If Wheel is something specific about the combination of a car and a person, from a normalisation point of view it should be related to the join table, and not to either Person or Car.

This means you have to make a model for the join table (let's call that PersonCar), otherwise you can't relate something to it.

You now get:
- Person -> has_many - <- has_one <- PersonCar
- Car -> has_many - <- has_one <- PersonCar

This will still be a many to many between Person and Car. If you define a custom tablename of 'join_person_car' for the PersonCar model, you don't even have to change the many to many for direct access via Person or Car.

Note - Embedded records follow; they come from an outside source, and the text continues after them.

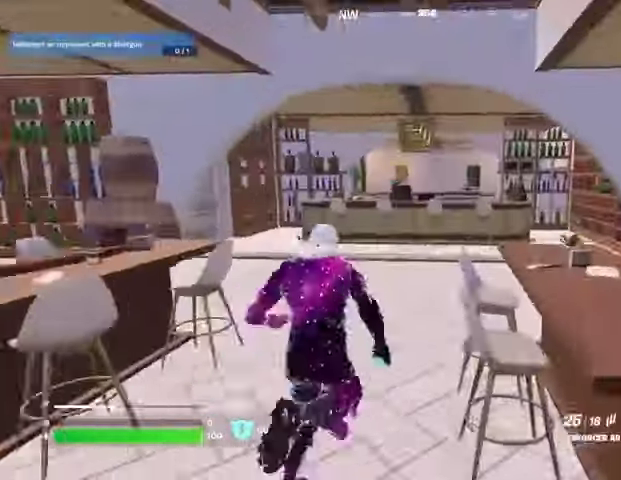
{"buttons": [], "left_stick": "up-right", "right_stick": "right", "events": [[167, "left_stick", "up-left"], [167, "right_stick", "right"], [300, "right_stick", "center"], [433, "left_stick", "up-right"], [433, "right_stick", "right"]]}
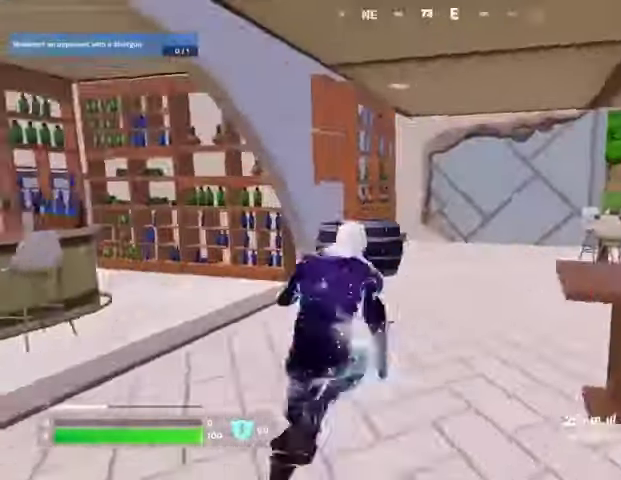
{"buttons": [], "left_stick": "up-right", "right_stick": "left", "events": [[33, "right_stick", "center"], [167, "left_stick", "up"], [400, "left_stick", "up-right"], [433, "right_stick", "left"]]}
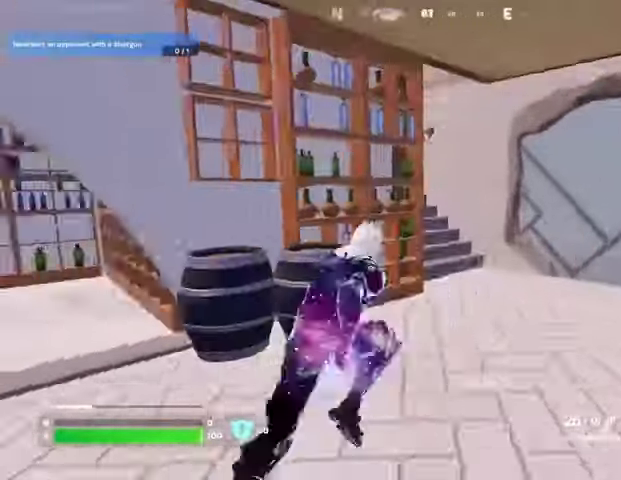
{"buttons": [], "left_stick": "up-right", "right_stick": "left", "events": [[67, "right_stick", "center"], [267, "right_stick", "left"], [333, "right_stick", "up-left"], [467, "right_stick", "left"]]}
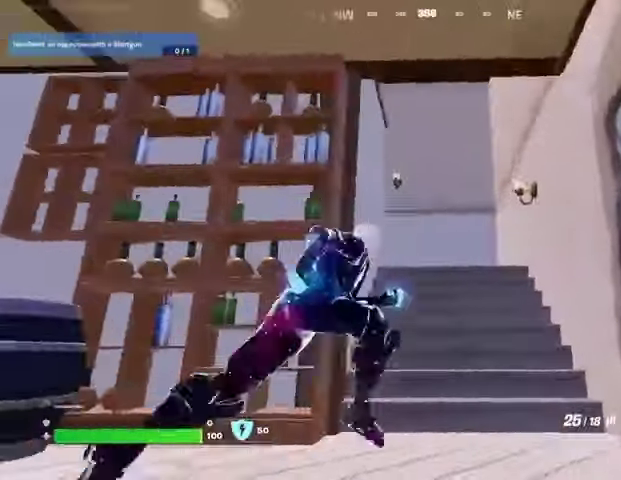
{"buttons": [], "left_stick": "up-right", "right_stick": "left", "events": [[233, "right_stick", "center"], [433, "right_stick", "left"]]}
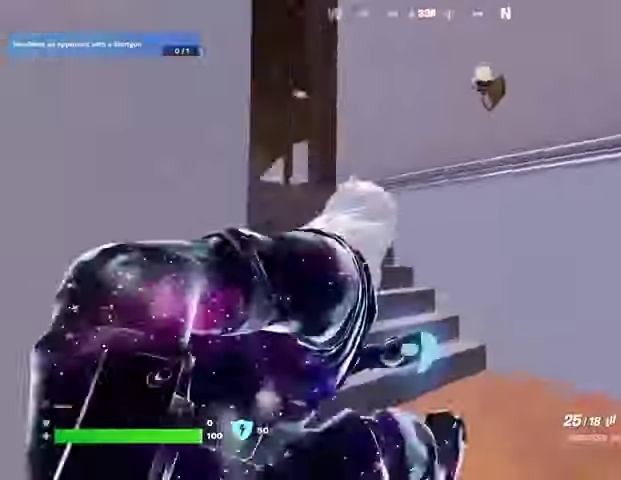
{"buttons": [], "left_stick": "up-right", "right_stick": "left", "events": []}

Now that you have this, you can relate other models of PersonCar:
- PersonCar -> has_one -> Wheel (which has wheel_id in PersonCar)

[eluser]Crackz0r[/eluser]
[quote author="WanWizard" date="1352069910"]No guarantees, I only don't make any promisses towards maintaining it.

I don't write (new) CI applications anymore, and I haven't used the extension in years. But the DM code is very stable, and as CI itself hardly changes, there isn't much to maintain, and I don't see it breaking any time soon. Unless CI 3 is going to "pull a kohana", but I don't think so...[/quote]

Sad But i´m not very clear... you will keep DM ORM mantained?

Abot what you said... you dont prefer CI anymore, what do you recommend us then?

[eluser]WanWizard[/eluser]
Yes, I will.

I can't recommend anything. You choose the right tool for the job. For me, that wasn't CI anymore.

[eluser]CI-Newb[/eluser]
Hello, I'm using the login example listed on the datamapper website. What I'm trying to build now is a function to allow users to change their password. I want the user to input their current password before allowing a new password to be saved. Simply saving a new password for the user works fine:

Code:
$u->password = $this->input->post('newpassword')
$u->save();

how would I go about doing this:

Code:
if ($u->password == $this->input->post('currentpassword')
{
$u->password = $this->input->post('newpassword')
$u->save();
}
obviously the above will not work because it's comparing a plaintext password against something already encrypted... thoughts?

[eluser]Maglok[/eluser]
Encrypt it before comparing it. I can't recall the encryption the example uses, but something like this:

Code:
if($u->password == encrypt($this->input->post('currentpassword'))

[eluser]WanWizard[/eluser]
The model in the example is using a validation rule to encrypt the password, using the function _encrypt() in the model.

The login() method in the model shows you how a salt is determined and how a password entered by the user is encrypted so it can be compared to a stored password.